The most popular red varieties of Spain include Tempranillo and Garnacha (Grenache). Whites don't garner quite as much recognition, but there are some regional varieties not to be missed, like Albarino and Verdejo. The popular red regions of Spain include Rioja, known for its outstanding wines of the Tempranillo grape; Ribera del Duero, producing high quality reds from Tempranillo and Garnacha; Galacia, with the sub-region of Rias Baixas, home to the deliciously crisp and floral Albarino grape; and Priorat, a region increasing in popularity with its high-quality cult reds. Other regions of note are Rueda, growing the Verdejo grape, La Mancha, a wide desert region, covered in the most planted white variety in the world, Airen, and Jumilla, making wines based on Monastrell (Mourvedre).
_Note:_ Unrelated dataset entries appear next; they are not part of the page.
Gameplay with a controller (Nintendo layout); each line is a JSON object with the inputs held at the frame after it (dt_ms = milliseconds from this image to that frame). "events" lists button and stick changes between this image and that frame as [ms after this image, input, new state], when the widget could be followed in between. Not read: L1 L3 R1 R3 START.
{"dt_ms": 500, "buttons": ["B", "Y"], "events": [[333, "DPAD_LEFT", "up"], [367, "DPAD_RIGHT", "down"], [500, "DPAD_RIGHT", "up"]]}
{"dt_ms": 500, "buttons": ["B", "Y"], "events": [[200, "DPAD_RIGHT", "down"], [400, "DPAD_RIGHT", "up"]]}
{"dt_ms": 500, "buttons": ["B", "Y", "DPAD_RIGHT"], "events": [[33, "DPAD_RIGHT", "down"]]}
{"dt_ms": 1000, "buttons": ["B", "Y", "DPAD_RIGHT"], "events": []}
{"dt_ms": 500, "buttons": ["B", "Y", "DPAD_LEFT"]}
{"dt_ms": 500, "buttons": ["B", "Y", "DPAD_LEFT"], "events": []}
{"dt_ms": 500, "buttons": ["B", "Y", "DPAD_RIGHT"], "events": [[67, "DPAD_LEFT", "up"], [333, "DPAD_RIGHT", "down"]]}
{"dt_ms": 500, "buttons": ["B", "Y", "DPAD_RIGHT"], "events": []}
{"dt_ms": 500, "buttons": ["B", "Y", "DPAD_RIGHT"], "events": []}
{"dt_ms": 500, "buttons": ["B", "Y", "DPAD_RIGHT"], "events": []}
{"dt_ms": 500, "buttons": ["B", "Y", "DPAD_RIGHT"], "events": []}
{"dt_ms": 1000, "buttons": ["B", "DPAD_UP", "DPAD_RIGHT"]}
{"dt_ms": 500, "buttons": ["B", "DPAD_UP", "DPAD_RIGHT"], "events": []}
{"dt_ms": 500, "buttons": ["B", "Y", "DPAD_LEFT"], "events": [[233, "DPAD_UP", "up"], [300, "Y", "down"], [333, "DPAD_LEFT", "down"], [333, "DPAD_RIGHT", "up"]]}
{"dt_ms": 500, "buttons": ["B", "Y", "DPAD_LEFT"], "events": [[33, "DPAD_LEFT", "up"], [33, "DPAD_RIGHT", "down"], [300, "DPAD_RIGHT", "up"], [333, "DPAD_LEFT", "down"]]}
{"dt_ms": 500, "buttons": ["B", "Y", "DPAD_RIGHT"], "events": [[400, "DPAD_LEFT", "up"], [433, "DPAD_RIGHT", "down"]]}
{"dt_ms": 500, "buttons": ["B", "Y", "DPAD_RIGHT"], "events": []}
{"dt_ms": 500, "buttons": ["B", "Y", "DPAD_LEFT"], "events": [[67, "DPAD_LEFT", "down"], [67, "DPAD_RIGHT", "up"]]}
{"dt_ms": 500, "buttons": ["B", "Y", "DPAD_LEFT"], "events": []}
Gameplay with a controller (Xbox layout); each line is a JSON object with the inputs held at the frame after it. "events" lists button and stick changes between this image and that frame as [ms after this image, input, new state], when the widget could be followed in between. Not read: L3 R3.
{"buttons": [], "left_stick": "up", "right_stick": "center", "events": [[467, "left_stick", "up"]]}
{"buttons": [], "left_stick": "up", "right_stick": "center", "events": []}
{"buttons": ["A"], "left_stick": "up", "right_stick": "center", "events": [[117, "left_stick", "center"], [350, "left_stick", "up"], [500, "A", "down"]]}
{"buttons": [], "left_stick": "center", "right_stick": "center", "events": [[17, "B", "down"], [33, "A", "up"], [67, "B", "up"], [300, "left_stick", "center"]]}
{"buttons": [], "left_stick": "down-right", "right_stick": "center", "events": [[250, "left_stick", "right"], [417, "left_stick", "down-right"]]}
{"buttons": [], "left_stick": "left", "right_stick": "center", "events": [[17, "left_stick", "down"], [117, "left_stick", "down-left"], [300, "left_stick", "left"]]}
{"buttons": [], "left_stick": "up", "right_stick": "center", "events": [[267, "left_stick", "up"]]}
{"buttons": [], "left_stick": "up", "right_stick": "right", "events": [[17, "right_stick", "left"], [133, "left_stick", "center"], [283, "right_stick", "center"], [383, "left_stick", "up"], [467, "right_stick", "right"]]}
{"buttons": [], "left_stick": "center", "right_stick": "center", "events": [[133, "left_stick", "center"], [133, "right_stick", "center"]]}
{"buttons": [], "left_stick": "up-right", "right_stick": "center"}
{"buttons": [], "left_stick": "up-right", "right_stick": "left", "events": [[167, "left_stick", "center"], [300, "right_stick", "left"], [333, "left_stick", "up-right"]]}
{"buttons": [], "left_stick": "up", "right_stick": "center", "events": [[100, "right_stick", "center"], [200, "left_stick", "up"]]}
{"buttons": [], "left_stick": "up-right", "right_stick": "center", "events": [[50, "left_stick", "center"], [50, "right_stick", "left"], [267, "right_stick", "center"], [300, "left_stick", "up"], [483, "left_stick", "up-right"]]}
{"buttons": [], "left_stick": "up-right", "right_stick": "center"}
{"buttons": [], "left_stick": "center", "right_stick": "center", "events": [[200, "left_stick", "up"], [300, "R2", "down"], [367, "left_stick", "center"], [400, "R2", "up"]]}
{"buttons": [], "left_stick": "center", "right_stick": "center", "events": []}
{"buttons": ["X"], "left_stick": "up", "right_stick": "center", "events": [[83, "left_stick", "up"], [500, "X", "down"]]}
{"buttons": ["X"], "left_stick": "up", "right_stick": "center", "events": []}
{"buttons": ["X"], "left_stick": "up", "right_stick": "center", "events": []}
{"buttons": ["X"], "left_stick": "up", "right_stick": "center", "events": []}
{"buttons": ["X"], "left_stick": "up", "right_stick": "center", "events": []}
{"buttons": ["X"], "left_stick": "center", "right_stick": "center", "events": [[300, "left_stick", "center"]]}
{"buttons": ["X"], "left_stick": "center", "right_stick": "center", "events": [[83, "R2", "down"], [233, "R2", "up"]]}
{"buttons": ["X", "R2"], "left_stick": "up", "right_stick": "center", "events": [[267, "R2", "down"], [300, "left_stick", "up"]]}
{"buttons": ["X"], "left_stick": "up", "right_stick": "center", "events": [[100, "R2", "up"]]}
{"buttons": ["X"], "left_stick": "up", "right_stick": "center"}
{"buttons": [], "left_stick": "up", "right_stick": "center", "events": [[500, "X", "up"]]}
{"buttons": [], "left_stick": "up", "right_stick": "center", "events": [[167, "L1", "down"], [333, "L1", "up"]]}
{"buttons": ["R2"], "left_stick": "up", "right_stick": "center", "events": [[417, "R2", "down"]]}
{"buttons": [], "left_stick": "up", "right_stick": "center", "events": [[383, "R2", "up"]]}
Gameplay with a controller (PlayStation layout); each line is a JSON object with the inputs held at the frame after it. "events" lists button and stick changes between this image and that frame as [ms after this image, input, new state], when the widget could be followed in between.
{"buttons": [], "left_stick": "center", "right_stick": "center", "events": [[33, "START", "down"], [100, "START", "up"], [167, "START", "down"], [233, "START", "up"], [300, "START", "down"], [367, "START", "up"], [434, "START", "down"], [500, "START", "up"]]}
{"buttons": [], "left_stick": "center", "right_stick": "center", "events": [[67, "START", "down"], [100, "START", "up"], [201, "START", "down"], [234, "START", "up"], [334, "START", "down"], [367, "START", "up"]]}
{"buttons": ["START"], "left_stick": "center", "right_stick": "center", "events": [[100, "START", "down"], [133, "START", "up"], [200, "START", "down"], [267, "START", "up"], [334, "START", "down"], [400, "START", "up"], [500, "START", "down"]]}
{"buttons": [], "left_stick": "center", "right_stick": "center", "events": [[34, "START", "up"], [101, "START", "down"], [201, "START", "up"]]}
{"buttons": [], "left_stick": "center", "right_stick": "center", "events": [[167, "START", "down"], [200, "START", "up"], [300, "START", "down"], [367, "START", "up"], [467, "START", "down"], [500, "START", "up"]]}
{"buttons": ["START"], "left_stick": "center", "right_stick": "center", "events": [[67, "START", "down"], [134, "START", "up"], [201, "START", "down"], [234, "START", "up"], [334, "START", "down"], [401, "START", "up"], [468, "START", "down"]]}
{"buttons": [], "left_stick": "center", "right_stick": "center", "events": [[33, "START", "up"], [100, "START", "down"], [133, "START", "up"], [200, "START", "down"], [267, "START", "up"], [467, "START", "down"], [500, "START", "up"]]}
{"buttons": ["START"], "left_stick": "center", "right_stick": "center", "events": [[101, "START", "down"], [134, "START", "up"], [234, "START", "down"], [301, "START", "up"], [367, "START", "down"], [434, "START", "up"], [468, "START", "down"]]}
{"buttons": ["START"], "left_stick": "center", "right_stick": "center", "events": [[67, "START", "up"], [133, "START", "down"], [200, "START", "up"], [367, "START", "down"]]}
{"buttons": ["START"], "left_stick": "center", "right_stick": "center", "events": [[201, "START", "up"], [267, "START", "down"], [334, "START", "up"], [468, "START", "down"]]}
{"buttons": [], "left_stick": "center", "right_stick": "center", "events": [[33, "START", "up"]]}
Spain's wine laws are based on the Denominacion de Origen (DO) classification system, devised in the 1930's. A four tiered system, the most basic level is Vina de Mesa (table wine) followed by Vino de la Tierra (country wine), DO and at the top DOC. Currently, only Rioja and Priorat have DOC status, while over 65 DO's scatter the country.
Most DO regions are classified and regulated by how long they age the wines. On a red wine label, one may find the terms Crianza, Reserva or Gran Reserva, denoting the wine's barrel and bottle time. Crianza is usually two years between barrel and bottle (the time in each depends on the DO and/or the winemaker), Reserva up to 4 years and Gran Reserva 5 – 6 years. Classifications of each region and wine are controlled by the region's Consejo Regulador.